Free Food, Expensive Indigestion

“Where are y’all going to eat?” asked TJ (name changed to protect the innocent), my boss. He was addressing a group of us young brokers as we were headed out the door around noon. “The Lodge,” one of us replied.

My co-workers and I were mostly twenty something males that, for the most part, had never outgrown the frat house culture of college. “The Lodge” was a “club” that was close to our office that offered a “free” lunch buffet on Wednesdays. TJ, being about 10 years older than us, was somewhat of a big brother figure that frequently offered advice that he had primarily acquired knowledge of the hard way.

“Want to join us?” one of us asked. “Sure, I’ll drive,” he said, “but first we need to hit the ATM."

"But, it's free!" someone said.

“There ain’t no such thing as a free lunch,” replied TJ.

Whether it’s a free buffet at a casino, parasailing at a timeshare resort or a meal at an “educational seminar” put on by an insurance salesman, the end result is almost certainly that someone there is going to pay. If you find yourself in one of these situations thinking you somehow owe it to the lunch provider to reciprocate or make a hasty decision, it will serve you well to remember TJ’s advice to us young knuckleheads.

Even FINRA has gotten into the act of warning investors to beware of the “free meal” seminar. They found in a 2007 study that, “In half the cases, the sales materials—including the invitations and advertisements for the events—contained claims that appeared to be exaggerated, misleading or otherwise unwarranted. And 13 percent of the seminars appeared to involve fraud, ranging from unfounded projections of returns to sales of fictitious products.”[i]

Any of the aforementioned scenarios are pretty easy to spot and if you go in with the understanding that they are trying to sell you something, you can avoid making expensive mistakes. But what if the scenario isn’t so evident?

Investment firms, in addition to offering free lunch seminars, also offer “free” meals in much more subtle ways. There are a myriad of schemes that unethical or uninformed advisors use to market themselves.

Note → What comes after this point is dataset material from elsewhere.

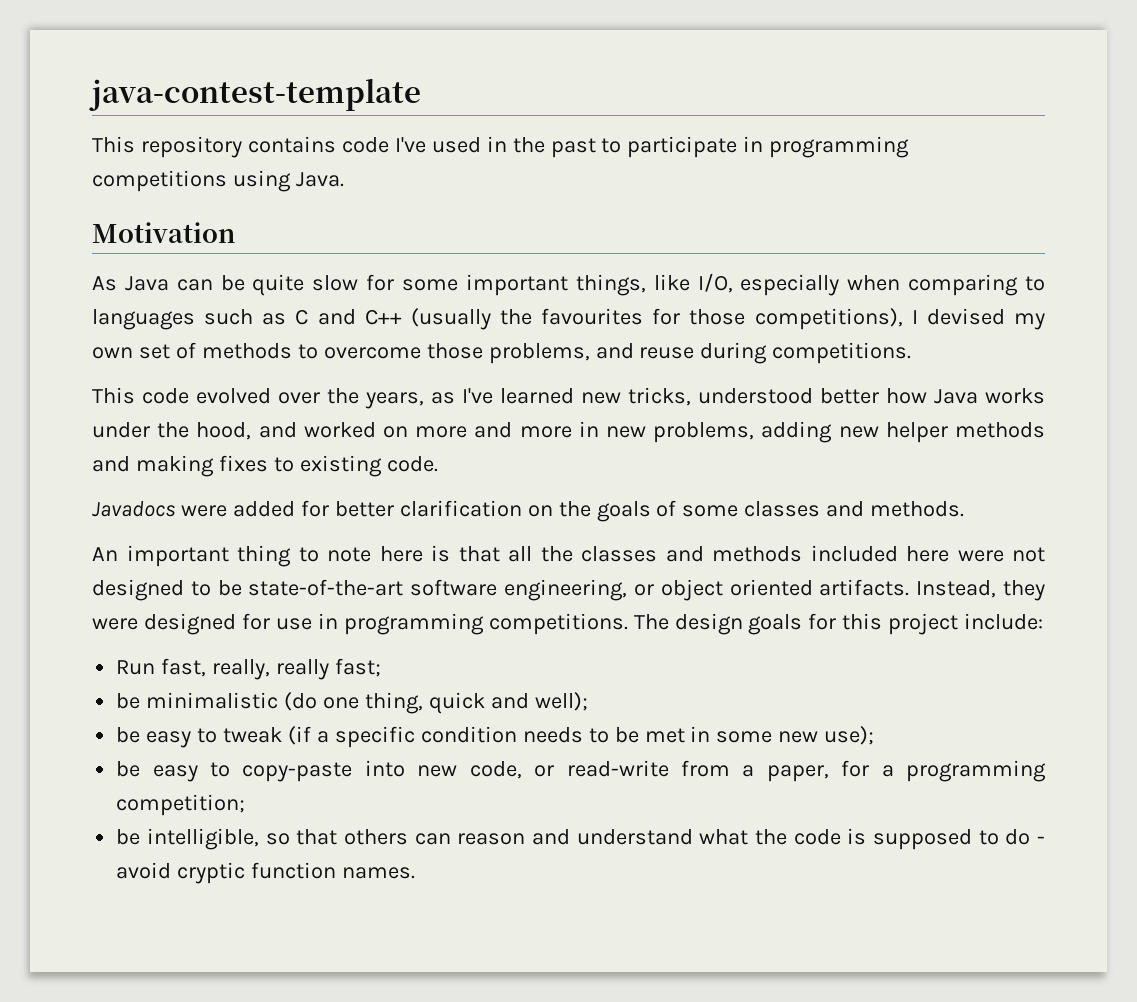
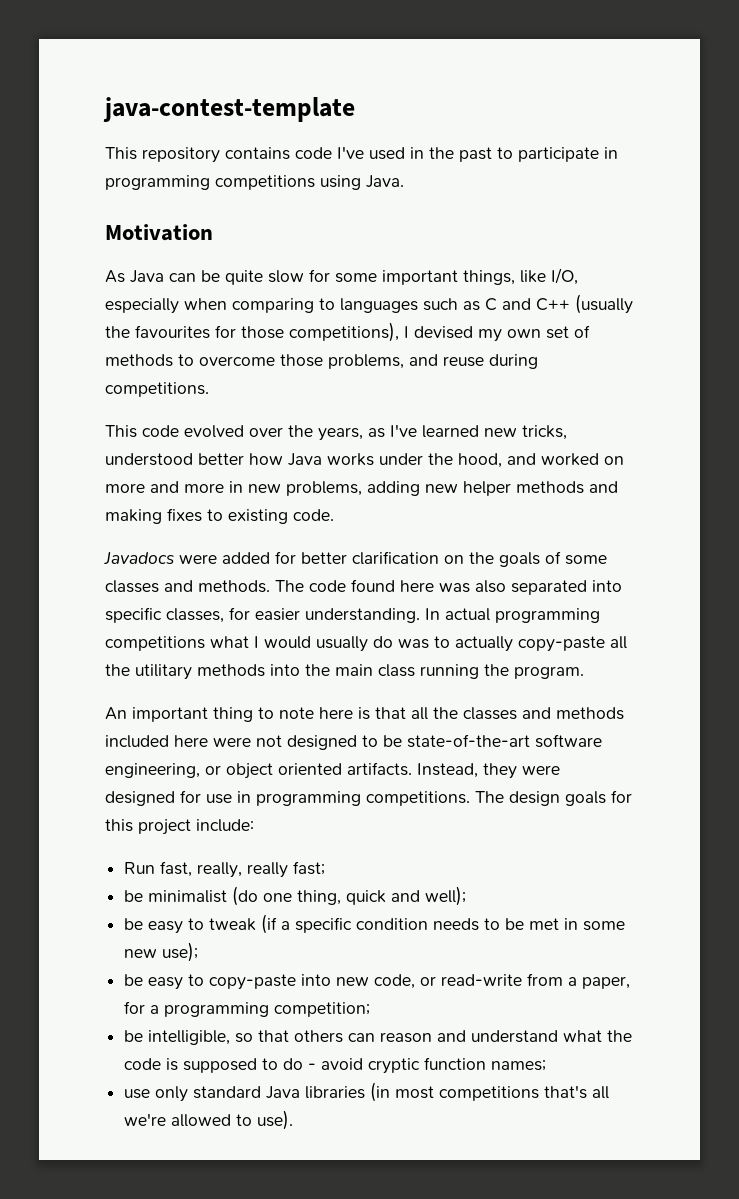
(965, 509) none -> [275,579,622,595] [105,607,600,623] [105,636,627,652] [105,664,584,680] The code found here was also separated into specific classes, for easier understanding. In actual programming competitions what I would usually do was to actually copy-paste all the utilitary methods into the main class running the program.
[146,692,279,709] minimalistic -> [148,890,228,903] minimalist
[342,867,416,879] names. -> [491,1060,547,1071] [124,1082,610,1102] [124,1110,294,1130] names; // use only standard Java libraries (in most competitions that's all we're allowed to use).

The one thing they have in common, is that they offer something (higher returns) for nothing (lower risk).

Even some of my colleagues in the “Evidence Based” advisor world sometimes make the mistake of suggesting that investing in value or small company stocks somehow provides higher returns than the market overall with less risk. In fact, significant periods of time can go by where any particular factor such as size or valuation under or over performs.

The key is to match your tolerance for risk with the right allocation to asset classes and factors within those asset classes. Then maintain the discipline necessary to stick with the strategy during the worst times.

It is said that the stock market climbs a wall of worry, but if those concerns keep you up at night you are probably taking too much risk with your portfolio. At ATX Advisors, we believe that understanding a client’s risk profile involves determining how much risk is required to achieve their goals, how much capacity they have for risk, and finally what their tolerance for risk may be. After that, we check in frequently and test to insure that not only was the initial assessment accurate, but if anything has changed over time. If you would like to take a risk tolerance test for yourself, schedule a “Get Acquainted” conversation at


Something for nothing sounds great, especially when food is involved. I haven’t had much success finding “free lunch", but there are some great lunch deals out there. One of my favorites is the Thursday & Saturday Special at Sandy’s Hamburgers on Barton Springs Rd. $4.59 + tax for a ¼ lb. hamburger, fries, and medium Coke®.